The question was as to the constitutionality of a law which gave the United States a preference over the other creditors of a bankrupt. Upon this the chief justice said,
To the general observations made on this subject, it will only be observed, that, as the court can never be unmindful of the solemn duty imposed on the judicial department when a claim is supported by an act which conflicts with the constitution, so the court can never be unmindful of its duty to obey laws which are authorized by that instrument.
In the case at bar the preference claimed by the United States is not prohibited ; but it has been truly said, that, under a constitution conferring specific powers, the power contended for must be granted, or it cannot be exercised.
It is claimed under the authority to make all laws which shall be necessary and proper to carry into execution the powers vested by the constitution in the government of the United States, or in any department or officer thereof.
In construing this clause it would be incorrect, and would produce endless difficulties, if the opinion should be maintained that no law was authorized which was not indispensably necessary to give effect to a specified power.
Where various systems might be adopted for that purpose, it might be said with respect to each that it was not necessary, because the end might be obtained by other means. Congress must possess the choice of means, and must be empowered to use any means which are in fact conducive to the exercise of a power granted by the constitution.
The government is to pay the debt of the union, and must be authorized to use the means which appear to itself most eligible to effect that object. It has, consequently, a right to make remittances by bills or otherwise, and to take those precautions which will render the transaction safe.
This claim of priority on the part of the United States will, it has been said, interfere with the right of the state sovereignties respecting the dignity of debts, and will defeat the measures they have a right to adopt to secure themselves against delinquencies on the part of their own revenue officers.
But this is an objection to the constitution itself. The mischief suggested, so far as it can really happen, is the necessary consequence of the supremacy of the laws of the United States on all subjects to which the legislative power of congress extends.
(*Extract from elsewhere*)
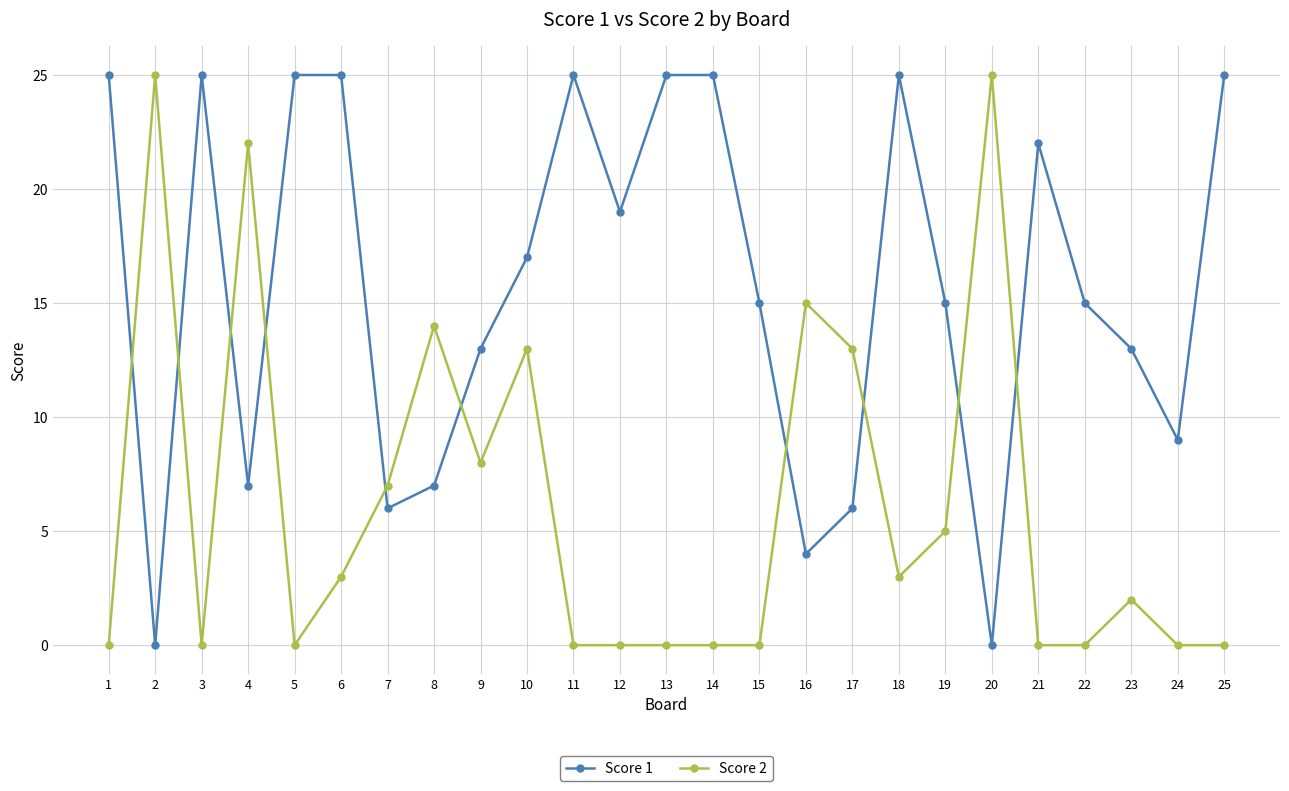

What is the difference between the highest and lowest values at 5?

25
HEPBURN AND DUNDAS v. ELLZEY.
: FEBRUARY TERM, 1805.
[2 Cranch's Reports, 445 – 453.]
HEPBURN AND Dundas, who were citizens of the district of Columbia, sued Ellzey, who was a citizen of Virginia, in the United States' circuit court holden in the district of Virginia, and this question arose :
“Are citizens of the district of Columbia citizens of a state within the meaning of the second section of the third article of the constitution of the United States ?”
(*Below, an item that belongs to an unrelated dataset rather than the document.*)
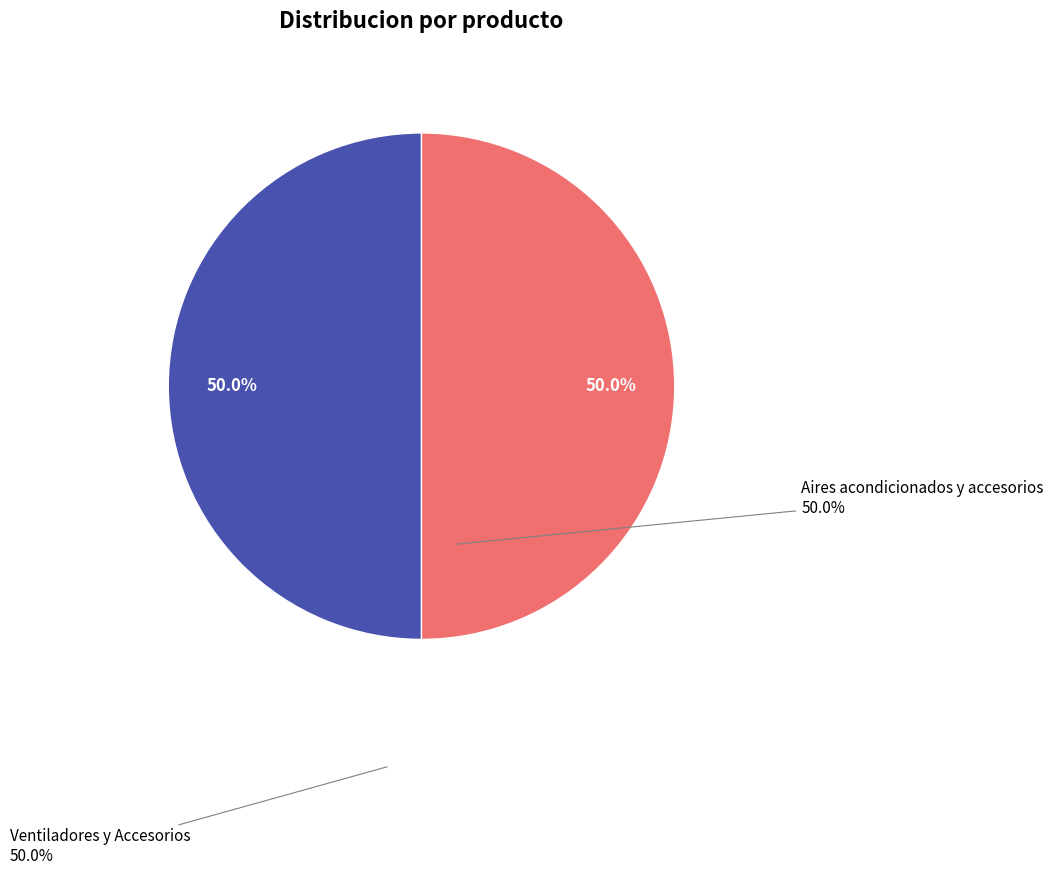

How many segments does this pie chart have?

2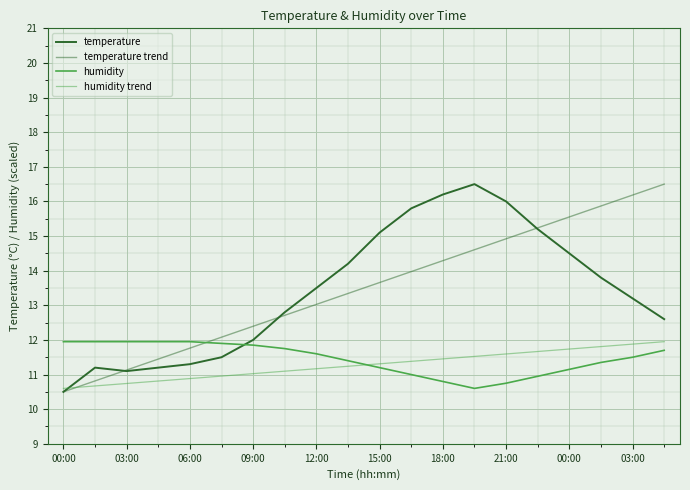

Which series has the largest total across all categories?

temperature trend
The judges of the circuit court being opposed in opinion upon this question, it was brought before the supreme court; the opinion of which was given by the chief justice, as follows :
The question in this case is, whether the plaintiffs, as residents of the district of Columbia, can maintain an action in the circuit court of the United States for the district of Virginia.
This depends on the act of congress describing the jurisdiction of that court. That act gives jurisdiction to the circuit courts in cases between a citizen of the state in which the suit is brought and a citizen of another state. To support the jurisdiction in this case, therefore, it must appear that Columbia is a state.
On the part of the plaintiffs it has been urged that Columbia is a distinct political society, and is therefore “a state,” according to the definitions of writers on general law.
This is true. But as the act of congress obviously uses the word “state” in reference to that term as used in the constitution, it becomes necessary to inquire whether Columbia is a state in the sense of that instrument. The result of that examination is a conviction that the members of the American confederacy only are the states contemplated in the constitution.